Pour nous remettre en selle, nos musiciens entament le fameux air du Prince Orlofski qui chante la joie de la fête et de l’ivresse dans Die Fledermaus (1874) de Johann Strauss II. Et là, sur une scène de quelques mètres carrés, nos deux musiciens nous plongent dans le riche salon feutré d’Orlofski, chantant et jouant, un verre de champa… jus de pomme à la main, l’ivresse la plus débordante de joie ! Un moment de théâtre et d’humour exceptionnel que l’on déguste… sans modération ! Talent d’actrice confirmé ! Le public suit et on entend, dans la salle, les rires et expressions de joie.
Le voyage s’achève déjà avec un air beaucoup moins connu, mais tout aussi savoureux, issu de L’Étoile (1877), opéra bouffe de E. Chabrier.
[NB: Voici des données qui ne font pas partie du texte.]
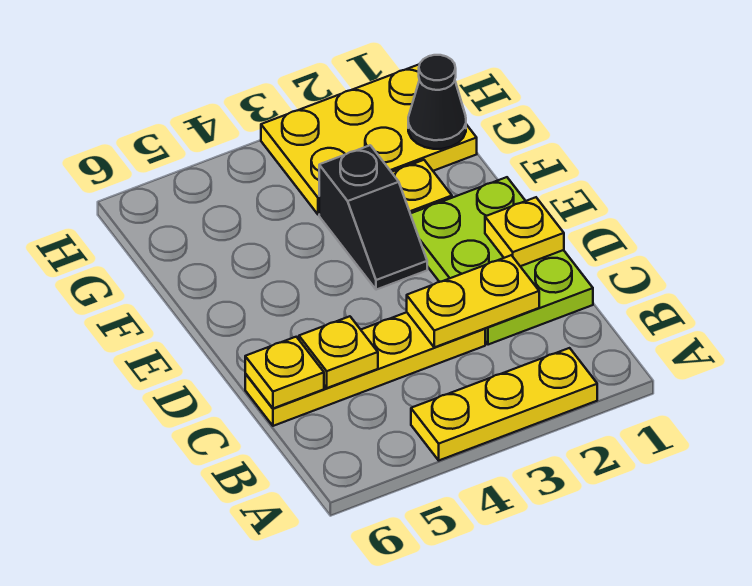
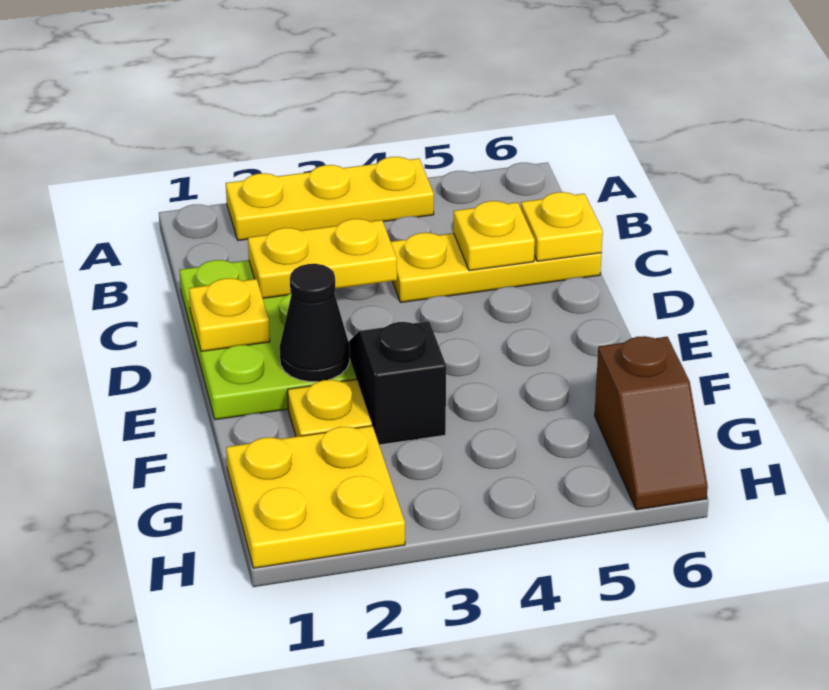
yellow plate C3:C6 level 1 -> yellow plate C4:C6 level 1
yellow plate G1:H3 level 1 -> yellow plate G1:H2 level 1
black cone G1 level 2 -> black cone E2 level 2
none -> brown slope G6:H6 level 1 top G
Une intrigue délirante où le roi Ouf 1er désire, comme chaque année à son anniversaire, offrir à son peuple l’empalement d’un opposant ! Sur fond de mariage forcé et d’histoire d’amour parallèle, un jeune colporteur, Lazuli qui chante sa jeunesse et sa beauté : « Je suis Lazuli, le colporteur joli, le fournisseur des dames et je vends au plus juste prix […] tout ce qui plait aux femmes… » Air de bonne humeur plein de virtuosité généreuse, le concert s’achève sous les applaudissements les plus nourris et un sentiment de joie… ! Un bis… la reprise, évidemment, de l’air d’Oscar de Verdi !
Quel talent ! Quelle beauté que cette Quel talent ! Quellejeunesse pleine passion sachant transmettre avec justesse ces personnages et ces émotions si diverses. On n’a pas fini, je crois, d’entendre parler de l’art exceptionnel de Julie Vercauteren… que j’espère pouvoir inviter encore en d’autres occasions sur notre scène.